2.4.        Ten aanzien van het verzoek van verzoekers sub 3 overweegt de Voorzitter het volgende. Verzoekers verzetten zich tegen de bouw van een appartementencomplex aan de Kanaaldijk Zuid-West. Bij uitspraak van 7 september 2004 heeft de Voorzieningenrechter van de rechtbank ’s-Hertogenbosch de beslissing op het bezwaarschrift van verzoekers sub 3, waarbij de kapvergunning voor het gebied aan de Kanaaldijk Zuid-West is gehandhaafd, vernietigd. De Voorzieningenrechter is van oordeel dat nu vaststaat dat op het terrein beschermde diersoorten zoals dwergvleermuis en groene specht verblijven, het college van burgemeester en wethouders had moeten onderzoeken of door de kap van de houtopstand strijd zou kunnen ontstaan met de in artikel 10 en 11 van de Flora- en Faunawet neergelegde verboden. De Voorzieningenrechter heeft het primaire besluit waarbij de kapvergunning is verleend geschorst tot zes weken nadat opnieuw op het bezwaar is beslist. Ter zitting is namens het gemeentebestuur medegedeeld dat het bezwaarschrift opnieuw zal worden behandeld in de vergadering van de commissie voor de bezwaarschriften van 12 oktober 2004.
De Voorzitter verwacht niet op korte termijn een kapvergunning voor het gebied aan de Kanaaldijk Zuid-West die rechtens niet meer aantastbaar is. Niet gebleken is van een aanvraag voor een bouwvergunning voor het appartementencomplex. Gelet op het voorgaande is de Voorzitter van oordeel dat de ingevolge artikel 8:81 van de Algemene wet bestuursrecht vereiste onverwijlde spoed voor het treffen van een voorlopige voorziening ontbreekt. Het verzoek van verzoekers sub 3 komt derhalve niet voor inwilliging in aanmerking.
2.5.    Ten aanzien van de verzoeken van verzoekers sub 1 en sub 2 overweegt de Voorzitter het volgende. Verzoekers verzetten zich tegen de bouw van een appartementencomplex in het noordoosten van het plangebied. Ter zitting heeft de vertegenwoordiger van het gemeentebestuur medegedeeld dat nog geen aanvraag voor een bouwvergunning is ingediend en dat de bouw niet eerder dan januari 2006 is voorzien.

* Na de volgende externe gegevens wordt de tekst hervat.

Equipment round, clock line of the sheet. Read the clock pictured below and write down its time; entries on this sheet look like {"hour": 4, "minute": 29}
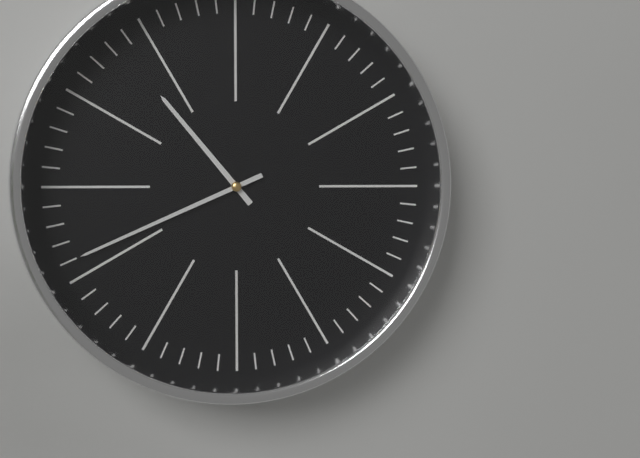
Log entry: {"hour": 10, "minute": 41}
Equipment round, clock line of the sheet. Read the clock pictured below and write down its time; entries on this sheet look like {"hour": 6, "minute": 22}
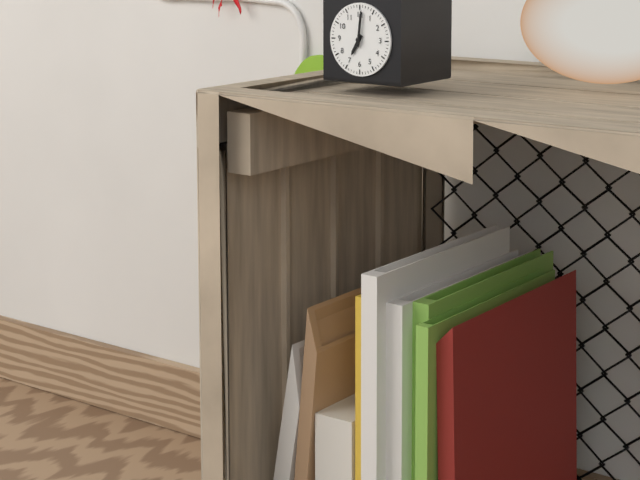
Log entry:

De Voorzitter is gelet op het voorgaande ook hier van oordeel dat de ingevolge artikel 8:81 van de Algemene wet bestuursrecht vereiste onverwijlde spoed voor het treffen van een voorlopige voorziening ontbreekt. Ook de verzoeken van verzoekers sub 1 en sub 2 komen derhalve niet voor inwilliging in aanmerking.
2.6.    Ten overvloede overweegt de Voorzitter dat het verzoekers vrij staat om opnieuw schorsing van het bestreden besluit te vragen indien voordat uitspraak is gedaan op de beroepen van verzoekers een bouwvergunning wordt aangevraagd voor de hierboven genoemde appartementencomplexen.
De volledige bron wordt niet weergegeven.